● **What you are asked to do**: I'd like the listing below copied exactly, with the images left out.

● **Available data**:
BEGIN
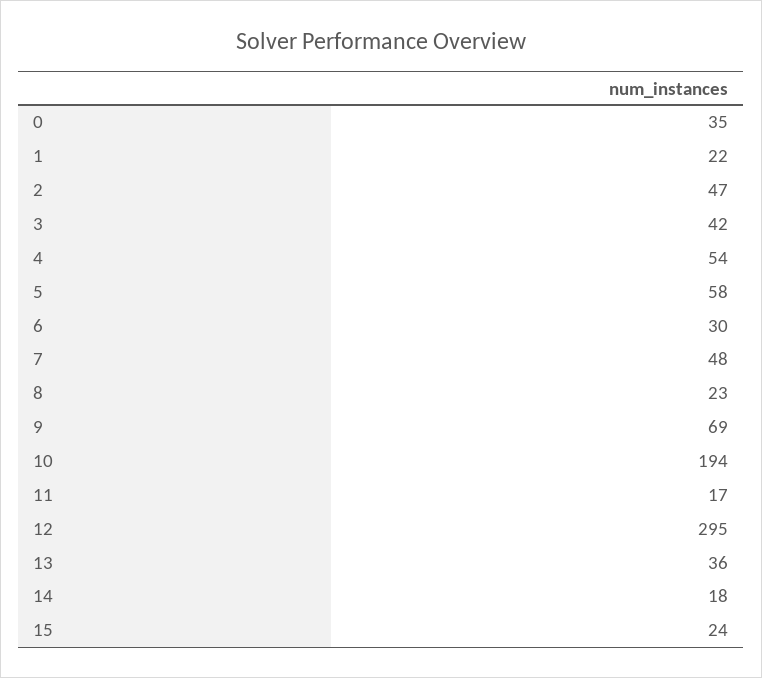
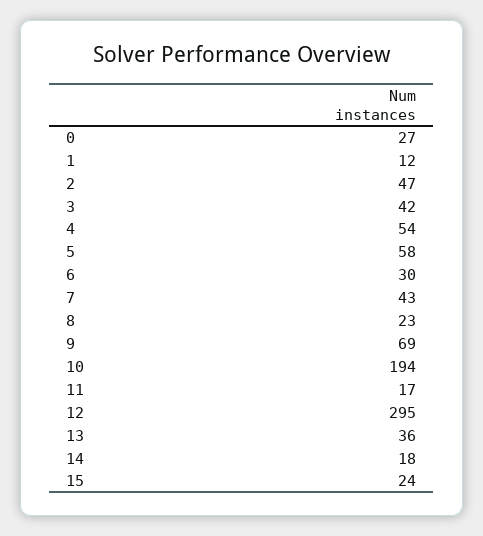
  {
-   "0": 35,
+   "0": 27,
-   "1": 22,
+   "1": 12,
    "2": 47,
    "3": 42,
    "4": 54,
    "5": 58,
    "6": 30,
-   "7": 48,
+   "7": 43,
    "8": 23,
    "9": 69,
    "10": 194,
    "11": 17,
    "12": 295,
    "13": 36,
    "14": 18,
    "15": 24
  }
END
● **Response to this task**:
  {
-   "0": 35,
+   "0": 27,
-   "1": 22,
+   "1": 12,
    "2": 47,
    "3": 42,
    "4": 54,
    "5": 58,
    "6": 30,
-   "7": 48,
+   "7": 43,
    "8": 23,
    "9": 69,
    "10": 194,
    "11": 17,
    "12": 295,
    "13": 36,
    "14": 18,
    "15": 24
  }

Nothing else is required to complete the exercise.